WHAT YOU WILL DO: Every record below must come back exactly as written, with the images dropped.

Bounding box coordinate data:
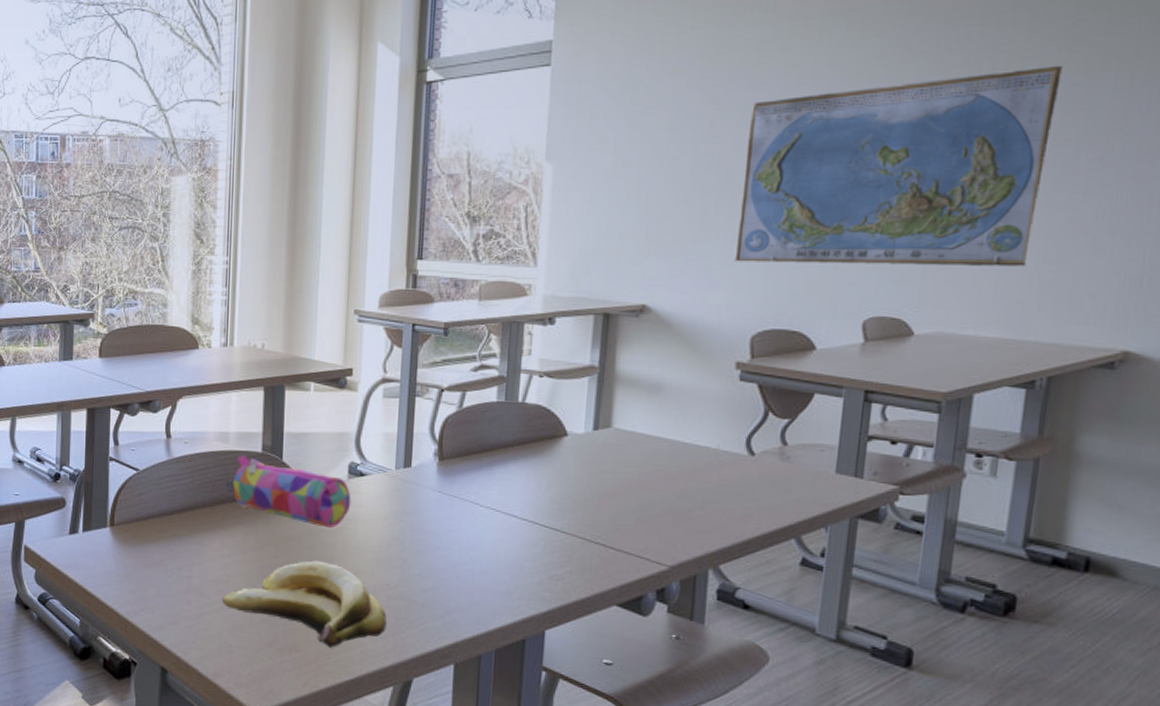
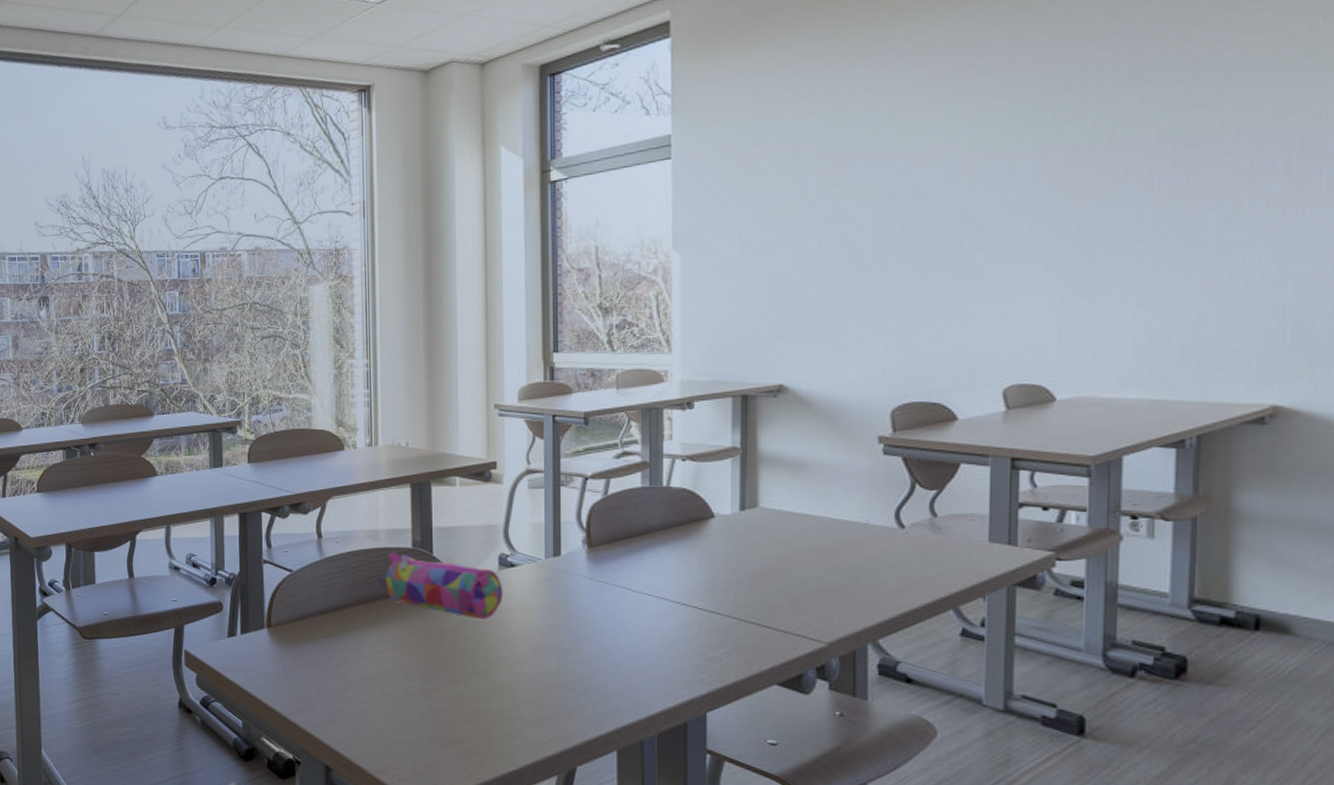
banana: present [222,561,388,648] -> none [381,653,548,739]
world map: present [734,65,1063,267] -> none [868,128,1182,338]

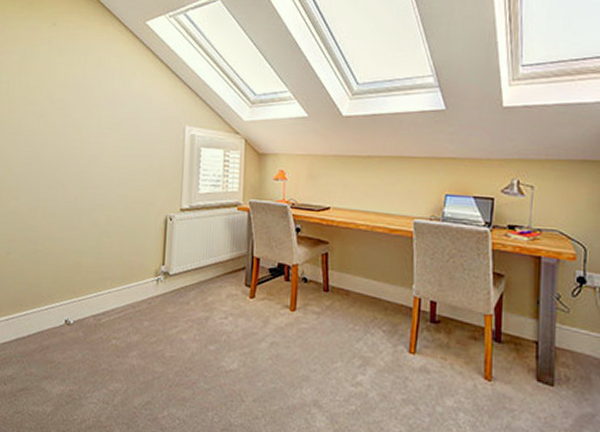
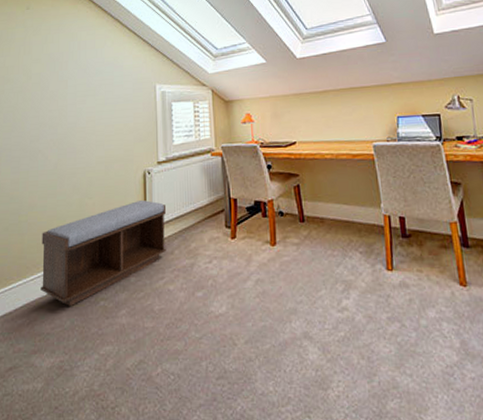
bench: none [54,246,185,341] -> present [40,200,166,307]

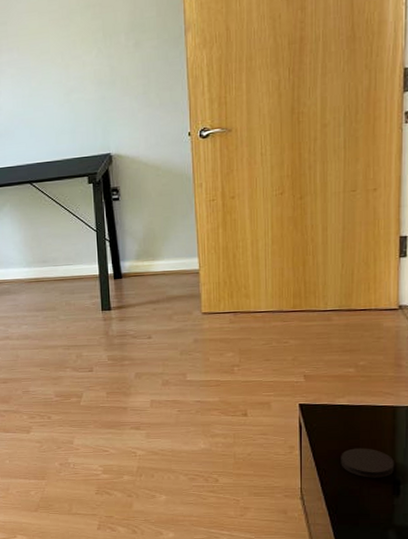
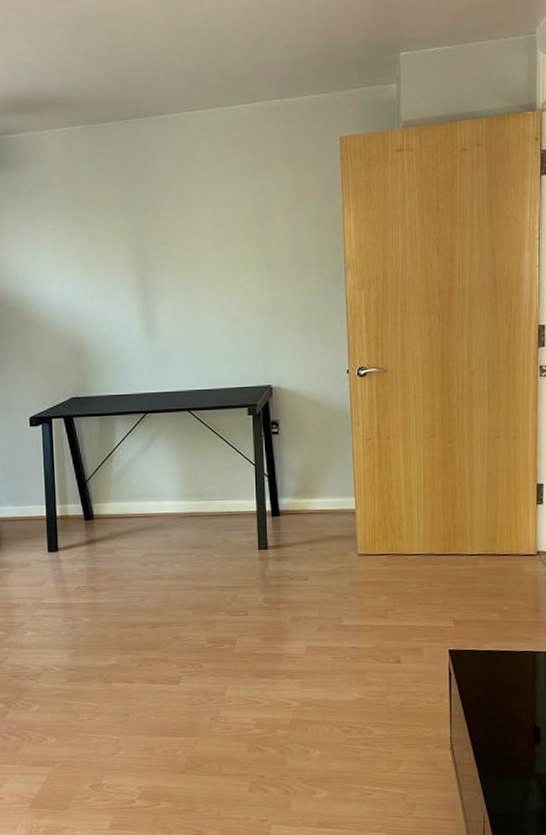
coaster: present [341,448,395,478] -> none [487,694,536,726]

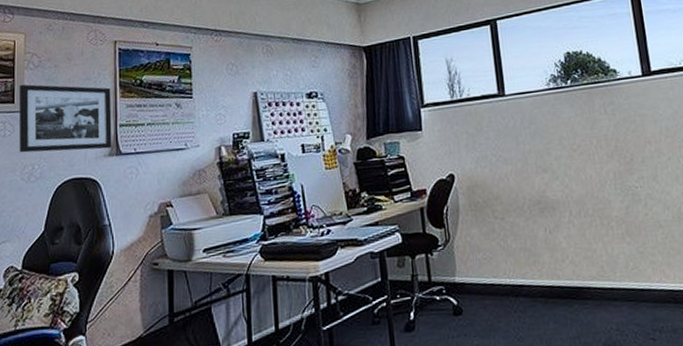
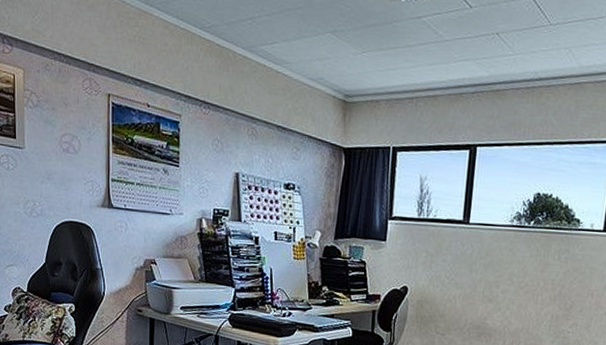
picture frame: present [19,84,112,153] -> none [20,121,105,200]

EXERCISE OUTPUT:
banana: present [222,561,388,648] -> none [381,653,548,739]
world map: present [734,65,1063,267] -> none [868,128,1182,338]

bench: none [54,246,185,341] -> present [40,200,166,307]

coaster: present [341,448,395,478] -> none [487,694,536,726]

picture frame: present [19,84,112,153] -> none [20,121,105,200]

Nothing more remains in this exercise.